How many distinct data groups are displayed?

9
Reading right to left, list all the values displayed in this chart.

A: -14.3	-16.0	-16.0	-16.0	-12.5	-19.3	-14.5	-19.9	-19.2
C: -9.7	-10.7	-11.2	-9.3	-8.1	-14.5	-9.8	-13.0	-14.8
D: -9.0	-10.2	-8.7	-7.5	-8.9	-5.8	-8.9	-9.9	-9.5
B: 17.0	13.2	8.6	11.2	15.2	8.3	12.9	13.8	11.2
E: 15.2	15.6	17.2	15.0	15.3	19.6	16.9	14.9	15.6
==
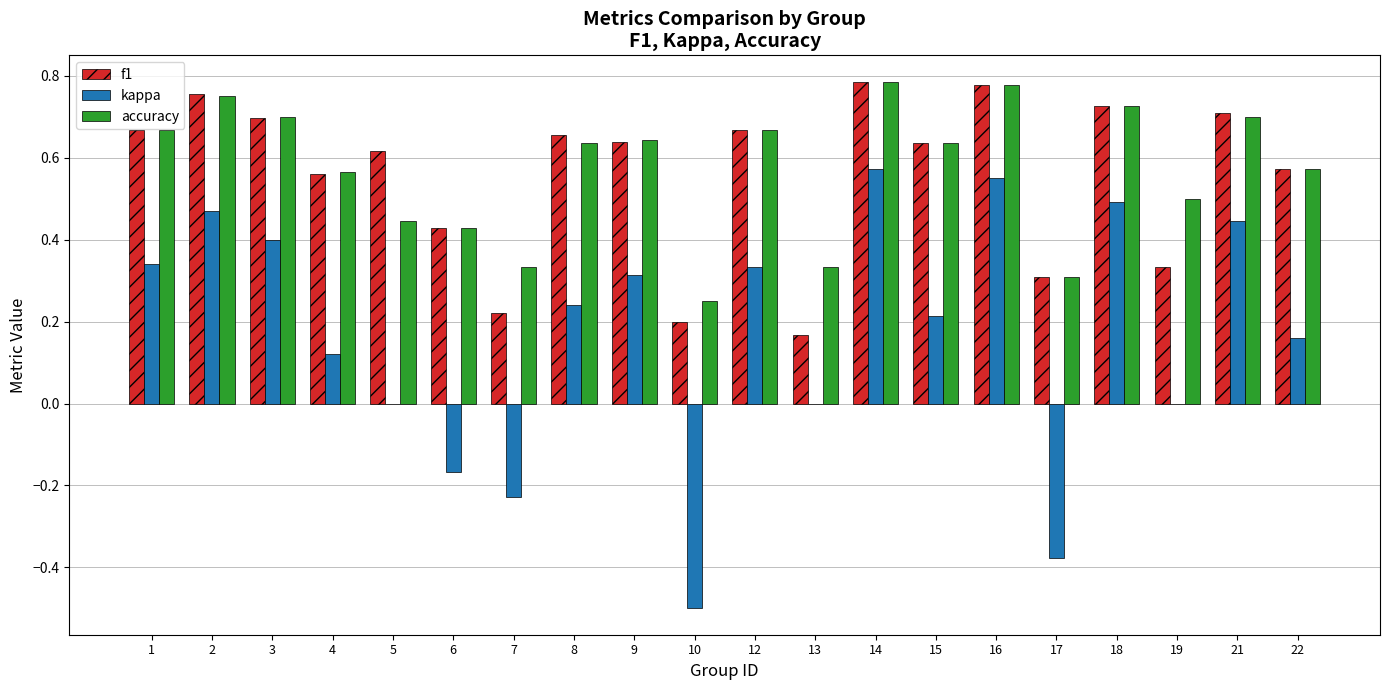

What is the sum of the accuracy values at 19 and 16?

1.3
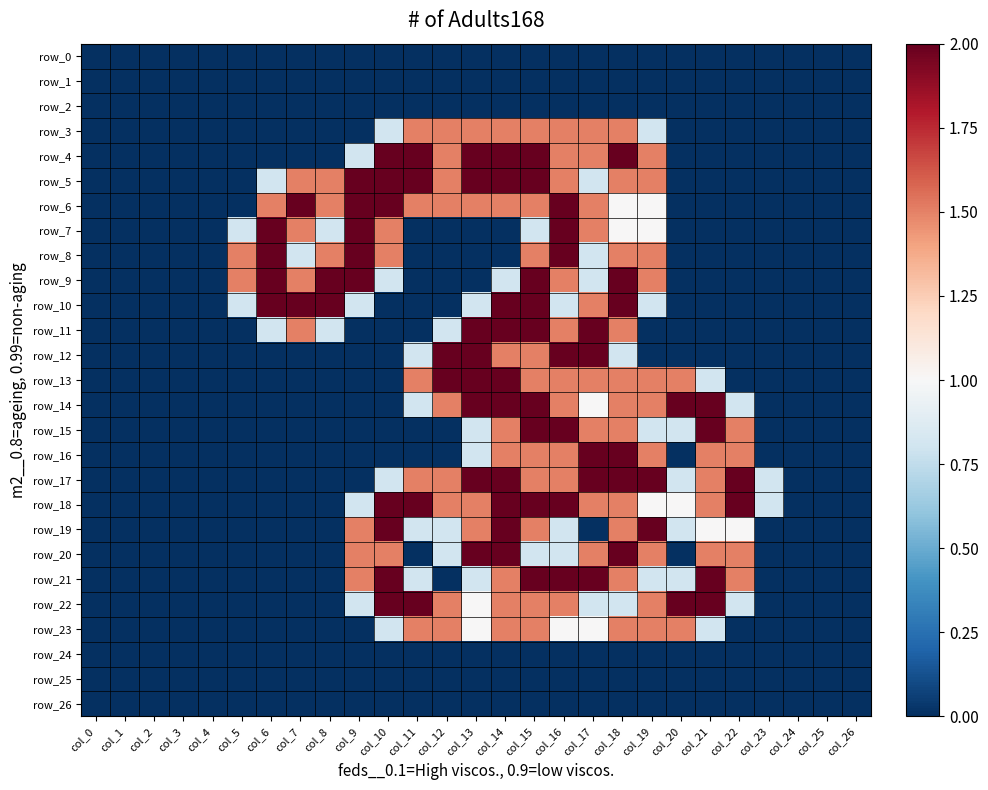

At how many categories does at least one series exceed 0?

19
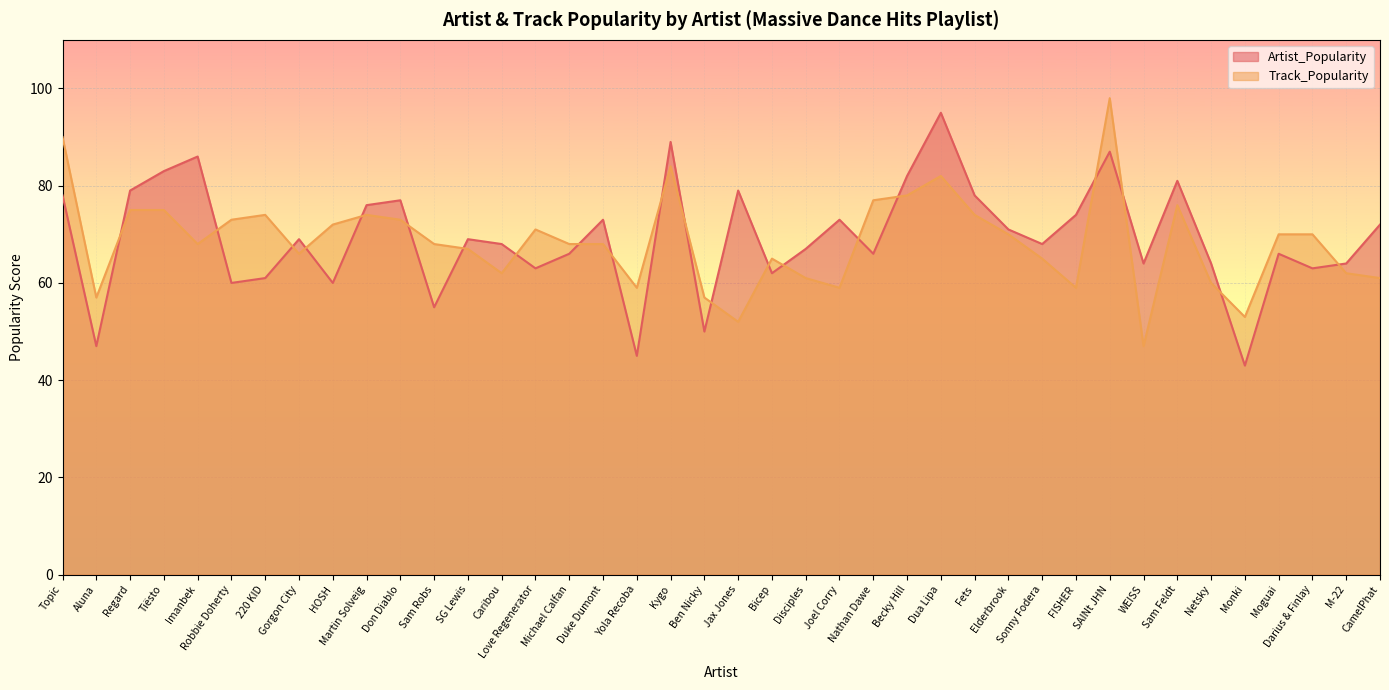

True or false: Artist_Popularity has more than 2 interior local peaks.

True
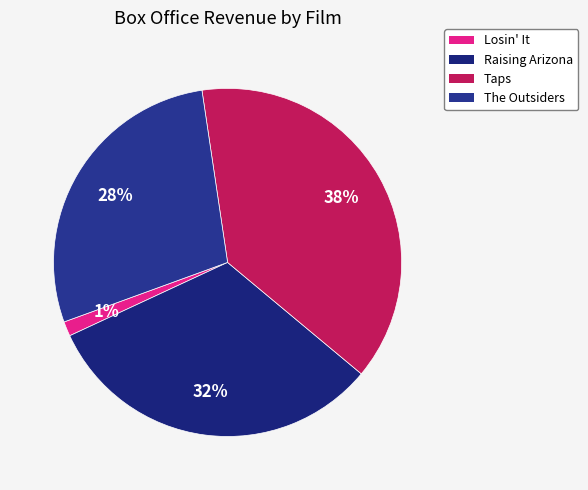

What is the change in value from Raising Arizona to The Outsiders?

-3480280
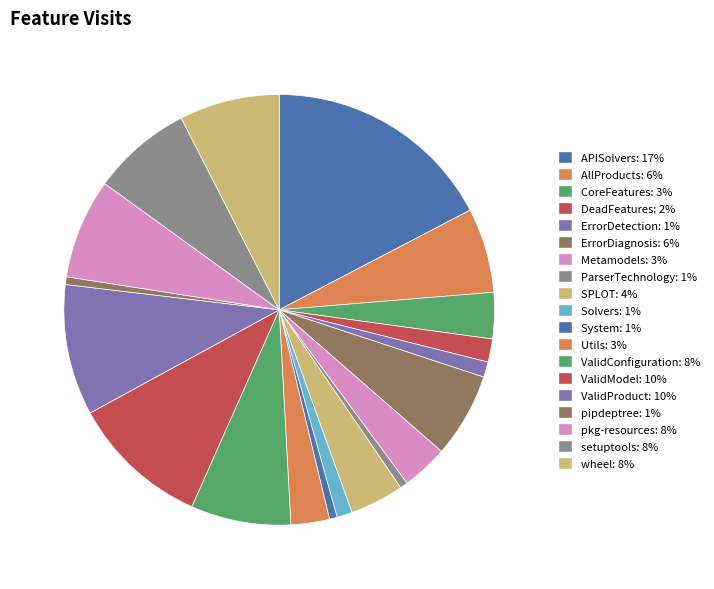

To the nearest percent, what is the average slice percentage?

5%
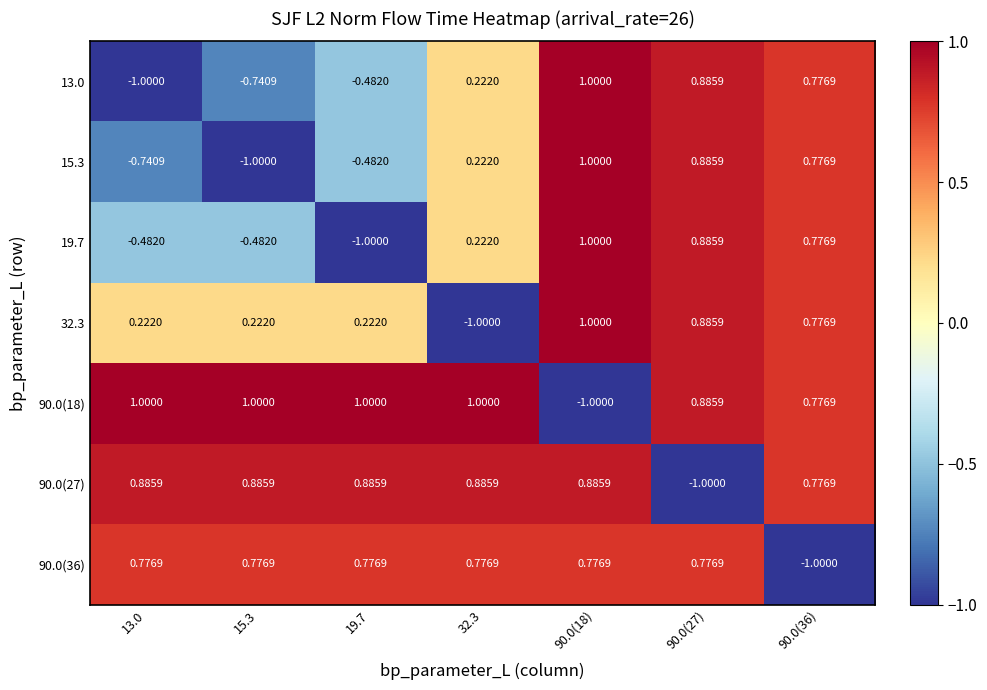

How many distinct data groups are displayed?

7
---
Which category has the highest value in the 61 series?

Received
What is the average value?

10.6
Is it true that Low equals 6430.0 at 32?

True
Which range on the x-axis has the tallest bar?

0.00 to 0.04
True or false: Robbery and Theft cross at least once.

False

__How to complete this task__.
Please count the lines in the material above that contain the word "average", matching case exactly, and reply with only the number.

__Solution to this task__.
2